There are a few websites (MoodGYM, etc.) that encourage you to do a bunch of exercises for your mind and gain some perspective, when you’re feeling absolutely pathetic. Other times, I try to just get over it which is easier said than done. Mostly, what I hate are those days when you want to cry, cry and continue to keep on crying – the kind that never really stops (those tears that are shed for no particular rhyme or reason), and that as a process is not really cleansing but that alters all the sadness you’re feeling into anger, or something equally bitter. And so, I’m breeeeeaking the habit, tonight (you are crooning with me, yes)

Clean out your closet, head, etc. Whatever bro! Cleaning really helps me at those times when I feel like a useless person. It occupies you, which is something you definitely need… It opens your mind, and just gives you something better to do rather than hate on yourself. 

Communicate what you’re feeling, erm, talk to someone maybe? I know it’s easy for me to say but trust me, it actually really isn’t. Because I prefer keeping things to myself and self-healing or whatever. It works, on occasion but I think talking to either a close friend or sibling, perhaps even a counsellor or professional helps tonnes, too. (Ooh, maintaining a journal is gold! I haven’t actually been writing very often in mine; I know I should.)

Drink uh, nothing intoxicating perhaps, at a time like this! Tea is the potion. (I know you were thinking I would have said coffee!) I prefer tea in times of distress, I love the aroma especially if it’s of the clear, herbal variety – ooh, like rose tea. Or camomile! Lavender is one to be tried.

Exercise (I know, d-uh!) But I have only come to recently appreciate the goodness that comes out of an intense work-out sesh. Good energy is what you need to snap out of it! And it’s a lot easier to tap on some good vibes through an old-fashioned run in the park, some yoga for your head, and some movement for your muscles.

Experiment with something completely new (not acid, you doof)! Be brave, just go with it. I used to think I wasn’t exactly a camping or forest sort of person until I went to one, this summer. And it was a really mild experience but nonetheless, so good for me. Much as I thought to myself that it wasn’t me, and I would be bored, that my legs wouldn’t be able to take it (making excuses, etc.) but once I was there – it wasn’t bad at all. I got to spend an entire afternoon semi-floating in the cool waters of a secret, inlet pool there, sit on pebbles that grew hot through the afternoon (steam even rose from them), lie with my head resting on warm pebbles as foamy, gushing water massaged my temples… Well, it was something! So don’t be like me or dismiss things before you know how they can be, you might hate or love it but it is better to have known, and/or tried. Promise? (Okay, just listen to Brave by Sara Bareilles if you think I’m talking out of my arse or something.)

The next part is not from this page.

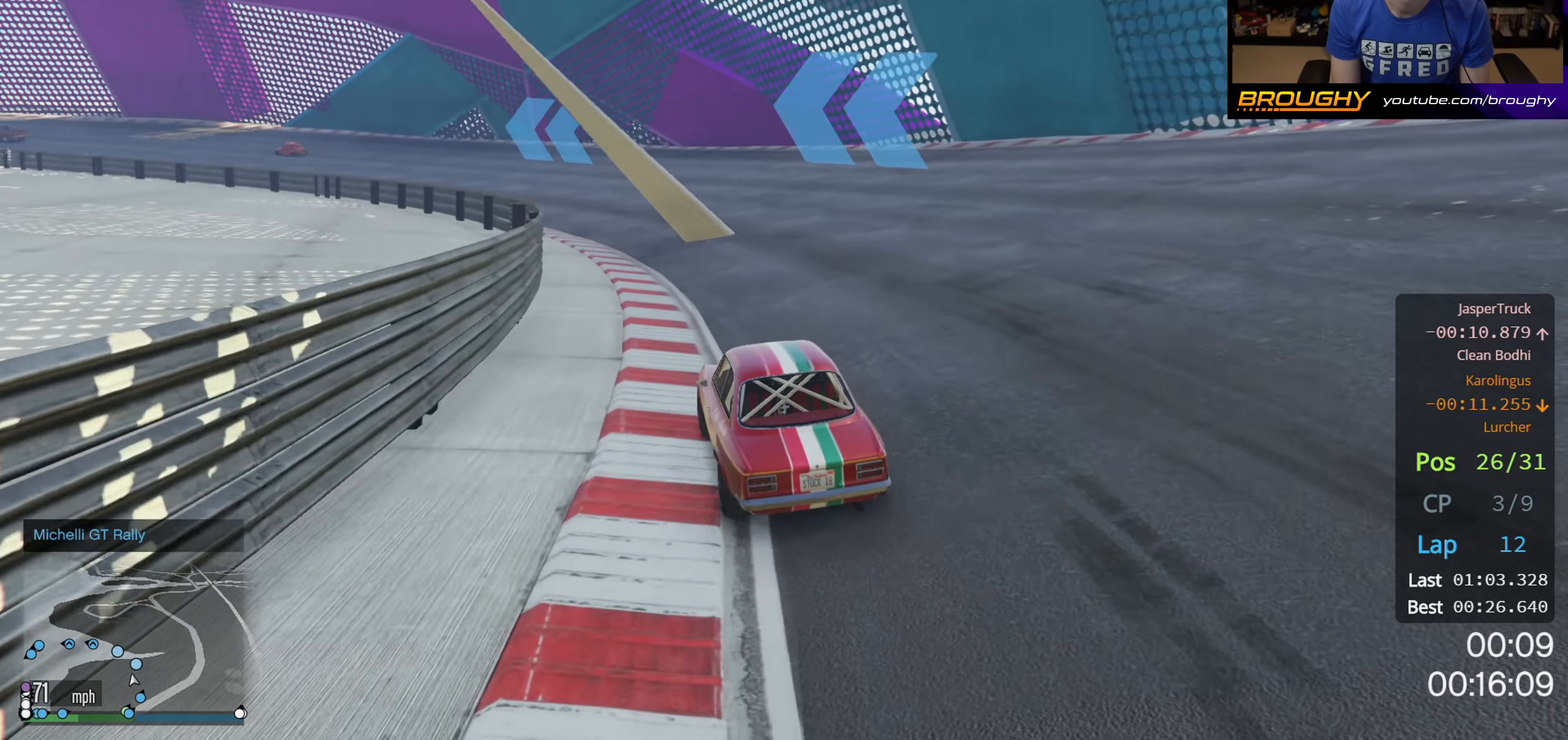
{"buttons": ["R2"], "left_stick": "left", "right_stick": "center", "events": [[50, "left_stick", "center"], [450, "left_stick", "left"]]}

Learn something you never have before, or that you always wanted to. I looked for some of those online courses that you can do for free and didn’t find subjects I liked, but then I was inspired by my friend Abhishek (Khan) who is teaching himself the art of drawing lettering types so I think I’m going to do some of that, myself. (Personal projects are good for you!)

Listen to good music, old sounds (read: Linkin Park), whatever inspires you or gets you going, etc. Music is like love for me, it just speaks to me whenever I’m feeling things, good or bad. I relate to it, and I think it mostly helps alter my mood or makes me feel instantly good about myself.

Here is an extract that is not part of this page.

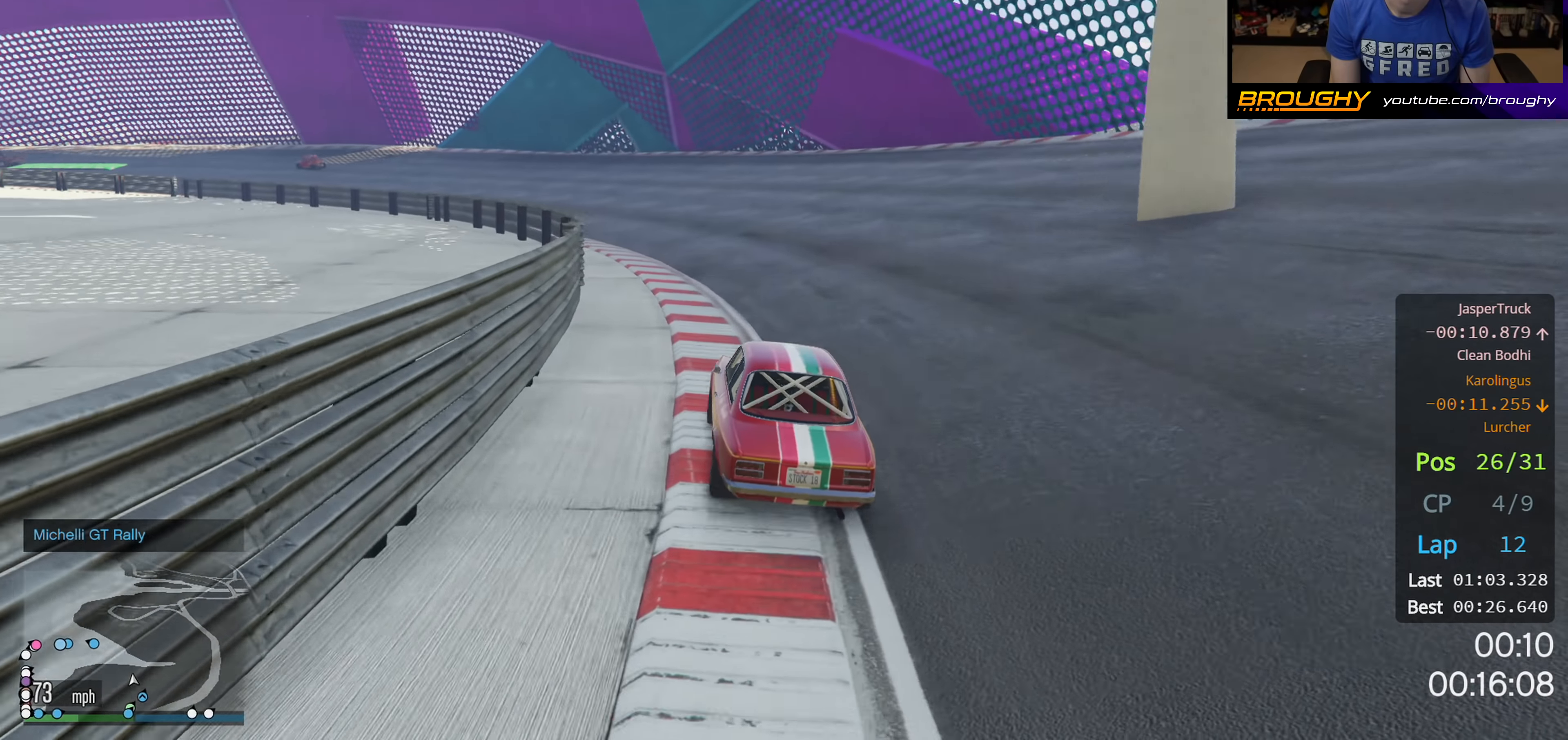
{"buttons": ["R2"], "left_stick": "center", "right_stick": "center", "events": [[133, "left_stick", "center"], [233, "left_stick", "left"], [283, "left_stick", "up-left"], [417, "left_stick", "center"]]}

Rest well, and good, my sweet friend! (I gotta cut down on my daily caffeine intake, dude.) 

Shower (ing) is my favourite-st, fail-proof method to physically break out of a funk; cold or hot, take your pick but make sure your gel or shampoo smells like the best fragrance you have ever smelled. (I like the Wild Argan Oil shower gel from The Body Shop or anything that smells good to me, when I feel depressed!)

Smell fragrances that make you feel empowered or invigorated, etc. I know this sounds shallow or weird, but it does help ease the mind, etc. I think that’s why I’m overly fond of wearing perfume, lighting agarbattis and scented candles, and what-not.

P.S. Do you ever/really feel like this? Basically, I think every step is simple, is heard of and usually works. A combination of some steps work, too! I just thought of writing this post on a very random note, because as you now know; I feel like this on-and-off and it really bothers me. I just want to do more, feel more, and live more. We should not have to worry so much about making money or dying young, or not having done things; we should work at being happy, do things instead (worry less) and just be ourselves.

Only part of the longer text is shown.